- _TASK REQUIREMENTS_
Begin at the first line of the records below and, please, give each line again exactly until the line with "right shoulder: (230, 274)" is included.

- _THE DATA_
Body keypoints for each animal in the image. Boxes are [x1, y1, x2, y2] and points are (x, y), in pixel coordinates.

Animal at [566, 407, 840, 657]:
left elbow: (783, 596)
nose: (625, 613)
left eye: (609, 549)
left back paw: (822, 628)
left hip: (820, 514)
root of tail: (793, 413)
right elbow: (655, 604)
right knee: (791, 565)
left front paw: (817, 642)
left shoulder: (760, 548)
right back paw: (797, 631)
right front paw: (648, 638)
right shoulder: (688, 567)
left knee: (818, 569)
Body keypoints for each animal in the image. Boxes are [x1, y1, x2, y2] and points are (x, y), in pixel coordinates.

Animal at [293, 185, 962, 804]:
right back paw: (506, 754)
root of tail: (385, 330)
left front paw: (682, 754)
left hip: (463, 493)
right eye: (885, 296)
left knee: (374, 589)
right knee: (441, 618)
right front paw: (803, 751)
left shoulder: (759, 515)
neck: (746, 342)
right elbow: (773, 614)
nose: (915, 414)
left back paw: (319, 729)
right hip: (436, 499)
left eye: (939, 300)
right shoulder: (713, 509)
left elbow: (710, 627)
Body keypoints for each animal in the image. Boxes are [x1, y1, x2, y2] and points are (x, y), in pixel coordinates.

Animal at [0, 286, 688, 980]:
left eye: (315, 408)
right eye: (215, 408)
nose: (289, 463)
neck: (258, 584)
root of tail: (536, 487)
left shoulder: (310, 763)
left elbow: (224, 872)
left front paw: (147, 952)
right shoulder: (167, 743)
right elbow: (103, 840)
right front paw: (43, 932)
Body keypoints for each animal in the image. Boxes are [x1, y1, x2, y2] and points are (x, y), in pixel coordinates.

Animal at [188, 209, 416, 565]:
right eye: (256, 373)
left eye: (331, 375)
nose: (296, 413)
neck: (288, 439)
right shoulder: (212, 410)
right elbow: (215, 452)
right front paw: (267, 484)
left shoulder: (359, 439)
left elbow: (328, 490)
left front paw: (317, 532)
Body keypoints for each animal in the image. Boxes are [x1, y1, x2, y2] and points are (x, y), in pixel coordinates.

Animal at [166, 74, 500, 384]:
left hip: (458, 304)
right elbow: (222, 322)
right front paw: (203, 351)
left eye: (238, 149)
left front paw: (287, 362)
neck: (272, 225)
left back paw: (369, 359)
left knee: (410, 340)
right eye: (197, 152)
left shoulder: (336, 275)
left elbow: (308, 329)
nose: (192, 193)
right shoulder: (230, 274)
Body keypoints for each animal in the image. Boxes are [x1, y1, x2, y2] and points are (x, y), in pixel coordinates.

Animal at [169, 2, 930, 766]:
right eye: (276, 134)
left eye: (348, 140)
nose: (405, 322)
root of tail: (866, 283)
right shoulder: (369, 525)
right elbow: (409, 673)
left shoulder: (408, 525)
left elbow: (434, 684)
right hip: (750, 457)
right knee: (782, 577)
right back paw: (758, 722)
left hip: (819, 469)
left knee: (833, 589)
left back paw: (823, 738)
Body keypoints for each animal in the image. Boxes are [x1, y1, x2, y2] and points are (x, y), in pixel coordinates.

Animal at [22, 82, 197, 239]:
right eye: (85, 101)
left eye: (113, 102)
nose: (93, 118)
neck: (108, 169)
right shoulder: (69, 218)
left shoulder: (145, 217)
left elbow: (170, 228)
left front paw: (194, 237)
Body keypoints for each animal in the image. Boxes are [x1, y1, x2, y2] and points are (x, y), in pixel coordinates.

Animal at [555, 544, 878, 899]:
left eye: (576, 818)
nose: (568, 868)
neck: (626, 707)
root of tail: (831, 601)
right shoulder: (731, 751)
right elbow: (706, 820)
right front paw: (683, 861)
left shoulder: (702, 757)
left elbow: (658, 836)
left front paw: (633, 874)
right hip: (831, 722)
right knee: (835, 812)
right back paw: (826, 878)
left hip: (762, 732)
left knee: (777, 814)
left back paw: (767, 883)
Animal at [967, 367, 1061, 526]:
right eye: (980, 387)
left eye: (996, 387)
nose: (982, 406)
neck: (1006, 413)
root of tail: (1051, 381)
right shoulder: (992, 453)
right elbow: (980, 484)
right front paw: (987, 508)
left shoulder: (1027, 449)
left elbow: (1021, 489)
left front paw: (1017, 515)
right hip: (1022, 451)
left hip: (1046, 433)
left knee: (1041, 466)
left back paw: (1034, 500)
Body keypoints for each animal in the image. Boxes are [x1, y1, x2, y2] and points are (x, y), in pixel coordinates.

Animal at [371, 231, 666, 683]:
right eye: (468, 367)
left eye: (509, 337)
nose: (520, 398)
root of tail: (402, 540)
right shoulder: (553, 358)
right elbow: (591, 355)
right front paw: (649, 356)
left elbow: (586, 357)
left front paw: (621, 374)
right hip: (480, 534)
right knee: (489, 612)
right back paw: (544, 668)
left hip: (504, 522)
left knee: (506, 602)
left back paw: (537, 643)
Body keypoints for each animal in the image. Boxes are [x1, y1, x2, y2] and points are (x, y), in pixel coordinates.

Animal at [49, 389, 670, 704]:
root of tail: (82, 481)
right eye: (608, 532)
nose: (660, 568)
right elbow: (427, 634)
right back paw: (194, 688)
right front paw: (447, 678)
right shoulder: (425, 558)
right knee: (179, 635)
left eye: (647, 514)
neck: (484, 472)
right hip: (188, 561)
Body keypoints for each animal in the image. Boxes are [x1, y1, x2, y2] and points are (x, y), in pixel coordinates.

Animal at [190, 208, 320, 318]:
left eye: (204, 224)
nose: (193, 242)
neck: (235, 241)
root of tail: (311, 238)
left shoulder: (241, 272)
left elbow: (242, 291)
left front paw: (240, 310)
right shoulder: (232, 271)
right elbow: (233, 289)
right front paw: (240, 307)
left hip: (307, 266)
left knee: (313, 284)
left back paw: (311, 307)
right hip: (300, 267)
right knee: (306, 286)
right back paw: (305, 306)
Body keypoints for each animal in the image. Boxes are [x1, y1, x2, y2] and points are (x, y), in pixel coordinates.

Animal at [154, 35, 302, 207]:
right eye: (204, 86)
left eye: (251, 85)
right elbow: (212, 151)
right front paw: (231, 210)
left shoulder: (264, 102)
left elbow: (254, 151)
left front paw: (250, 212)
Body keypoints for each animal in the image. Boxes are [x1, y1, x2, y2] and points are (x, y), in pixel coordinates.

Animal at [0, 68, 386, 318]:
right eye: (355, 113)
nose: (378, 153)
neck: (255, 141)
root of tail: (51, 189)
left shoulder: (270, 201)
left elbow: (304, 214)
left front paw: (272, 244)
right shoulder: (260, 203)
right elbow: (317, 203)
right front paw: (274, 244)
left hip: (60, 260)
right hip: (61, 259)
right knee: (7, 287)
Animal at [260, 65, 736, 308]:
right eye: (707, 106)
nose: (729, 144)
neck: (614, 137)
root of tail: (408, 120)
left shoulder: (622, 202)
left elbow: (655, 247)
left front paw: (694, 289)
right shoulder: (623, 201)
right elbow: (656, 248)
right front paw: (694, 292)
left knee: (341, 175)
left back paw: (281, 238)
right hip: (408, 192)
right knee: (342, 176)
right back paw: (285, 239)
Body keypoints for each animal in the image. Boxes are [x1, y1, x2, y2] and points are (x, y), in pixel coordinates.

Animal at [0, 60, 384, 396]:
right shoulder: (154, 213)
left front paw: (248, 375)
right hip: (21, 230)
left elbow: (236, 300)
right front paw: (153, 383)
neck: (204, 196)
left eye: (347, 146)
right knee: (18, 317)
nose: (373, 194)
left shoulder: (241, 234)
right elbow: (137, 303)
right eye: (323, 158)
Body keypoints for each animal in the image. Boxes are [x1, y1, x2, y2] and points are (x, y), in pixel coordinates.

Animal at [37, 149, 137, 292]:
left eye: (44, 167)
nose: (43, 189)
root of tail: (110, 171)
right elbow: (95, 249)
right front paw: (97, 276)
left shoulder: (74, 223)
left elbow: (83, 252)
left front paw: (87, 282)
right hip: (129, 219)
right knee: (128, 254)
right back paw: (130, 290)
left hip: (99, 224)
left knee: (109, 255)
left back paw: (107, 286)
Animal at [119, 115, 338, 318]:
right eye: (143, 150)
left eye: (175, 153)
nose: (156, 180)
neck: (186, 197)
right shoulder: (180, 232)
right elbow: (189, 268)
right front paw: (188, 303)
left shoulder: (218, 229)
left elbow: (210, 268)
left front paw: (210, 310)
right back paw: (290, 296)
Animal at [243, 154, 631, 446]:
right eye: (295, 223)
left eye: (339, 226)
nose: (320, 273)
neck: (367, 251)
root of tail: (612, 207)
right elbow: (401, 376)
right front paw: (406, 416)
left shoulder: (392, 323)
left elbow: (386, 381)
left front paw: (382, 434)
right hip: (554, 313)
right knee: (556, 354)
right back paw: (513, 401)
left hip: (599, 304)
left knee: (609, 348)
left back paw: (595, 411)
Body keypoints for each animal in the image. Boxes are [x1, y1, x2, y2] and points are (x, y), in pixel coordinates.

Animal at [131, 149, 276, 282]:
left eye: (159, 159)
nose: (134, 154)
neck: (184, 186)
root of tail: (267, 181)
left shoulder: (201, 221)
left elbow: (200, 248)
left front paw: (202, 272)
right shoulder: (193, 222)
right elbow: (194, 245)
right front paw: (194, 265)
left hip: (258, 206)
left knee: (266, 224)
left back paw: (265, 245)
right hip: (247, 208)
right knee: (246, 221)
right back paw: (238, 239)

- _RESULT OF THIS TASK_
Body keypoints for each animal in the image. Boxes are [x1, y1, x2, y2] and points are (x, y), in pixel coordinates.

Animal at [566, 407, 840, 657]:
left elbow: (783, 596)
nose: (625, 613)
left eye: (609, 549)
left back paw: (822, 628)
left hip: (820, 514)
root of tail: (793, 413)
right elbow: (655, 604)
right knee: (791, 565)
left front paw: (817, 642)
left shoulder: (760, 548)
right back paw: (797, 631)
right front paw: (648, 638)
right shoulder: (688, 567)
left knee: (818, 569)
Body keypoints for each animal in the image. Boxes are [x1, y1, x2, y2] and points are (x, y), in pixel coordinates.

Animal at [293, 185, 962, 804]:
right back paw: (506, 754)
root of tail: (385, 330)
left front paw: (682, 754)
left hip: (463, 493)
right eye: (885, 296)
left knee: (374, 589)
right knee: (441, 618)
right front paw: (803, 751)
left shoulder: (759, 515)
neck: (746, 342)
right elbow: (773, 614)
nose: (915, 414)
left back paw: (319, 729)
right hip: (436, 499)
left eye: (939, 300)
right shoulder: (713, 509)
left elbow: (710, 627)
Body keypoints for each animal in the image. Boxes are [x1, y1, x2, y2] and points are (x, y), in pixel coordinates.

Animal at [0, 286, 688, 980]:
left eye: (315, 408)
right eye: (215, 408)
nose: (289, 463)
neck: (258, 584)
root of tail: (536, 487)
left shoulder: (310, 763)
left elbow: (224, 872)
left front paw: (147, 952)
right shoulder: (167, 743)
right elbow: (103, 840)
right front paw: (43, 932)
Body keypoints for each animal in the image. Boxes are [x1, y1, x2, y2] and points are (x, y), in pixel coordinates.

Animal at [188, 209, 416, 565]:
right eye: (256, 373)
left eye: (331, 375)
nose: (296, 413)
neck: (288, 439)
right shoulder: (212, 410)
right elbow: (215, 452)
right front paw: (267, 484)
left shoulder: (359, 439)
left elbow: (328, 490)
left front paw: (317, 532)
Body keypoints for each animal in the image. Boxes are [x1, y1, x2, y2] and points are (x, y), in pixel coordinates.

Animal at [166, 74, 500, 384]:
left hip: (458, 304)
right elbow: (222, 322)
right front paw: (203, 351)
left eye: (238, 149)
left front paw: (287, 362)
neck: (272, 225)
left back paw: (369, 359)
left knee: (410, 340)
right eye: (197, 152)
left shoulder: (336, 275)
left elbow: (308, 329)
nose: (192, 193)
right shoulder: (230, 274)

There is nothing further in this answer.